19:14:00<SketchCow>https://docs.google.com/a/textfiles.com/spreadsheet/ccc?key=0ApQeH7pQrcBWdDZIUEVjR3d1UmRoU0lPSWZYX0Q1Ync#gid=0
19:14:00<SketchCow>OK, that's a listing of all archiveteam projects on archive.org.
19:14:00<SketchCow>1. Please see if I missed any.
19:15:00<SketchCow>(i.e. just browse through the archiveteam set to see)
19:28:00<underscor>haha, I love the item counts
19:28:00<underscor>26, 70, 29, 3956
19:35:00<chronomex>is IA down? not working for me.
19:39:00<godane>its not working for me too
19:39:00<chronomex>k
19:42:00<SmileyG>SketchCow: you missed the most famous of all - geocities.
19:45:00<joepie91>heh
19:45:00<joepie91>okay, maybe a recursive grep through my entire repository folder was a bad idea
19:46:00<alard>Geocities isn't warc.
19:46:00<underscor>IA is fucked right now
19:46:00<underscor>please leave a message after the beep
19:46:00<underscor>:D
19:46:00chronomex waits for the beep
19:46:00<underscor>boop
19:46:00SmileyG hears helicopters
19:47:00<underscor>But yeah, it's down. Once of the core boxes decided to take a dump all over everything, people are working on fixing now
19:47:00<chronomex>ok, I'm not in a hurry
19:47:00<joepie91>underscor: wat
19:47:00<joepie91>IA went down?
19:48:00<underscor>it's down right now
19:48:00<SmileyG>we broke it ¬_¬
19:48:00<underscor>lol
19:49:00<joepie91>oh wow
19:50:00<alard>Can't edit the list, but Cinch is missing. City of Heroes (two items, I think: boards and www).
19:52:00<alard>Qaudio.
20:04:00<joepie91>god I hate efnet
20:05:00<joepie91>anyway
20:05:00<joepie91>is anyone up for testing a useful script?
20:05:00<joepie91>wrote a script that takes a glob pattern, then tries to figure out (from extension) what kind of archive each file is, and prints the decompressed contents to stdout using the appropriate application, without actually unpacking it
20:05:00<joepie91>consider it a 'cat' for archives :)

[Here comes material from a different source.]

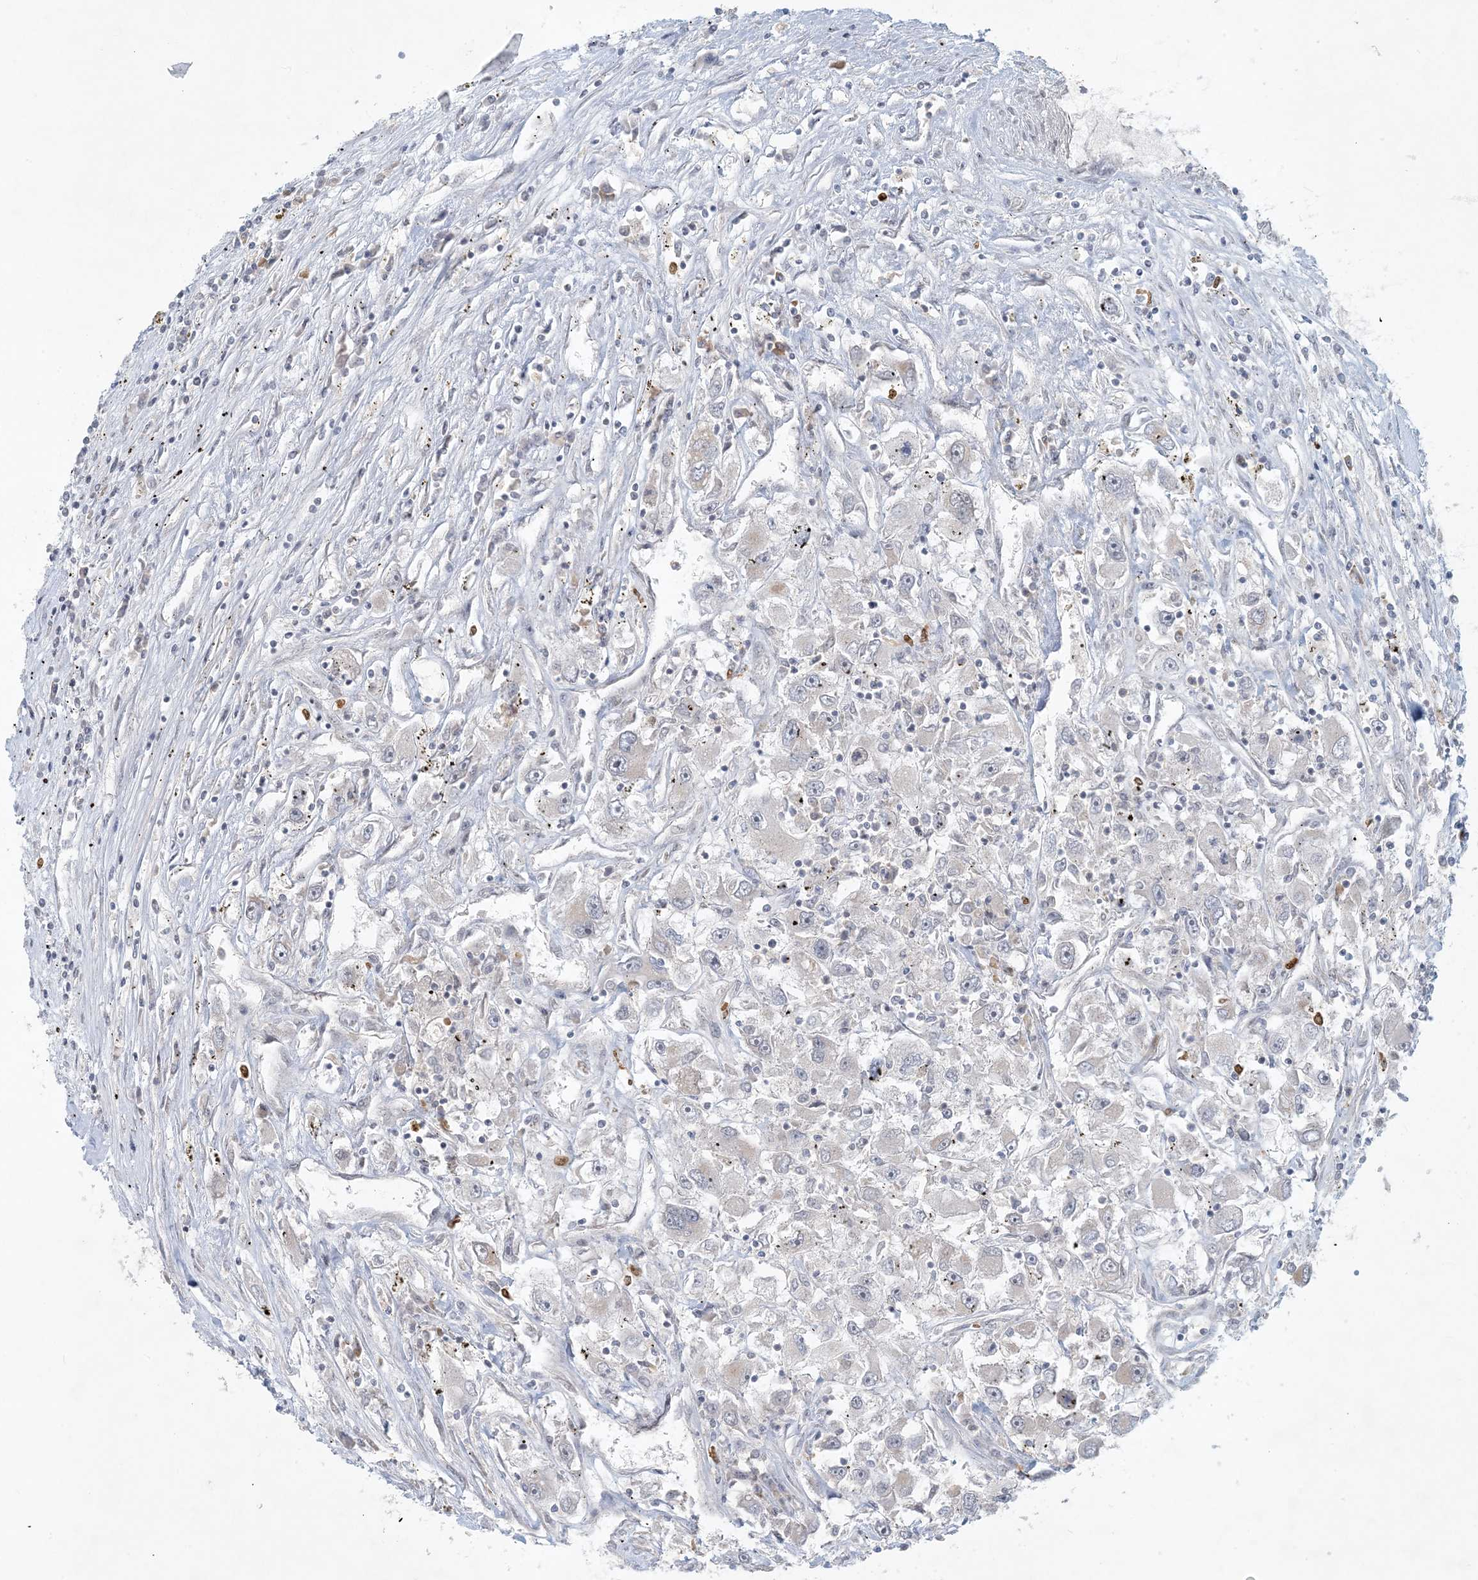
{"staining": {"intensity": "negative", "quantity": "none", "location": "none"}, "tissue": "renal cancer", "cell_type": "Tumor cells", "image_type": "cancer", "snomed": [{"axis": "morphology", "description": "Adenocarcinoma, NOS"}, {"axis": "topography", "description": "Kidney"}], "caption": "Photomicrograph shows no significant protein positivity in tumor cells of renal adenocarcinoma.", "gene": "OBI1", "patient": {"sex": "female", "age": 52}}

20:14:00<SmileyG>so like zcat?
20:15:00<chronomex>igelritte: you know you can be in multiple channels at once, right?
20:15:00<underscor>igelritte: yeah, most of us are in both
20:16:00<chronomex>well, actually, I don't know how to do it with pidgin
20:16:00<chronomex>but I think you can
20:16:00<underscor>just /j #channel1 and /j #channel2
20:16:00<underscor>they open up as tabs
20:16:00<underscor>at least in my pidgin
20:17:00<igelritte>yeah, I didn't think about it
20:17:00<igelritte>whateve's. I'm here now
20:18:00<chronomex>k
20:19:00<igelritte>so, tell me more about your structure and how one can plug in.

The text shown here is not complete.